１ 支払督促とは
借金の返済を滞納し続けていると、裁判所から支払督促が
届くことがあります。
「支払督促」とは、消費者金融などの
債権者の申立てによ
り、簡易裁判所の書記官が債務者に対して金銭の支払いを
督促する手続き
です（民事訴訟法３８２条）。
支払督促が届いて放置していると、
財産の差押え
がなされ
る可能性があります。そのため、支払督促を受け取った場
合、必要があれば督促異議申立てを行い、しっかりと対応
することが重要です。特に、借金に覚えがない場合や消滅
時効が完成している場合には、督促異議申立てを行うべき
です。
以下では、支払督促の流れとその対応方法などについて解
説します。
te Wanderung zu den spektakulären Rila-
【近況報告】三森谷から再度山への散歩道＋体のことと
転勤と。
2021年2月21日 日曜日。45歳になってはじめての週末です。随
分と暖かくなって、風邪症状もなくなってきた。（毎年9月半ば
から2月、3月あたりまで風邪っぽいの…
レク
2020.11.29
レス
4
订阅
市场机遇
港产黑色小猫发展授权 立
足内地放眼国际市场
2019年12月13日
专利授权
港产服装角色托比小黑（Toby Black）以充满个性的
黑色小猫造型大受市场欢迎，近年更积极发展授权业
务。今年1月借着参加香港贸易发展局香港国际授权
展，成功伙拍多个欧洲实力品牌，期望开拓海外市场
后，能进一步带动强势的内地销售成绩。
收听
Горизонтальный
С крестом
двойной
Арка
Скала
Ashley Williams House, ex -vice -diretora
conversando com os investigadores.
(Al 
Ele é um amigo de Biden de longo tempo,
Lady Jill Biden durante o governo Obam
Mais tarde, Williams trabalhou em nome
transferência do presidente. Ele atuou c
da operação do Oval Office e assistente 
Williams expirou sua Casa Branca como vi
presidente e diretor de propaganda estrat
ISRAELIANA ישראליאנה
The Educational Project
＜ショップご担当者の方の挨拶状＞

----------

### WORK TO COMPLETE
Swap "支払督促" for "督促手続" everywhere it occurs in the items above, and write out every line again with nothing else changed.

### OUTPUT
１ 督促手続とは
借金の返済を滞納し続けていると、裁判所から督促手続が
届くことがあります。
「督促手続」とは、消費者金融などの
債権者の申立てによ
り、簡易裁判所の書記官が債務者に対して金銭の支払いを
督促する手続き
です（民事訴訟法３８２条）。
督促手続が届いて放置していると、
財産の差押え
がなされ
る可能性があります。そのため、督促手続を受け取った場
合、必要があれば督促異議申立てを行い、しっかりと対応
することが重要です。特に、借金に覚えがない場合や消滅
時効が完成している場合には、督促異議申立てを行うべき
です。
以下では、督促手続の流れとその対応方法などについて解
説します。
te Wanderung zu den spektakulären Rila-
【近況報告】三森谷から再度山への散歩道＋体のことと
転勤と。
2021年2月21日 日曜日。45歳になってはじめての週末です。随
分と暖かくなって、風邪症状もなくなってきた。（毎年9月半ば
から2月、3月あたりまで風邪っぽいの…
レク
2020.11.29
レス
4
订阅
市场机遇
港产黑色小猫发展授权 立
足内地放眼国际市场
2019年12月13日
专利授权
港产服装角色托比小黑（Toby Black）以充满个性的
黑色小猫造型大受市场欢迎，近年更积极发展授权业
务。今年1月借着参加香港贸易发展局香港国际授权
展，成功伙拍多个欧洲实力品牌，期望开拓海外市场
后，能进一步带动强势的内地销售成绩。
收听
Горизонтальный
С крестом
двойной
Арка
Скала
Ashley Williams House, ex -vice -diretora
conversando com os investigadores.
(Al 
Ele é um amigo de Biden de longo tempo,
Lady Jill Biden durante o governo Obam
Mais tarde, Williams trabalhou em nome
transferência do presidente. Ele atuou c
da operação do Oval Office e assistente 
Williams expirou sua Casa Branca como vi
presidente e diretor de propaganda estrat
ISRAELIANA ישראליאנה
The Educational Project
＜ショップご担当者の方の挨拶状＞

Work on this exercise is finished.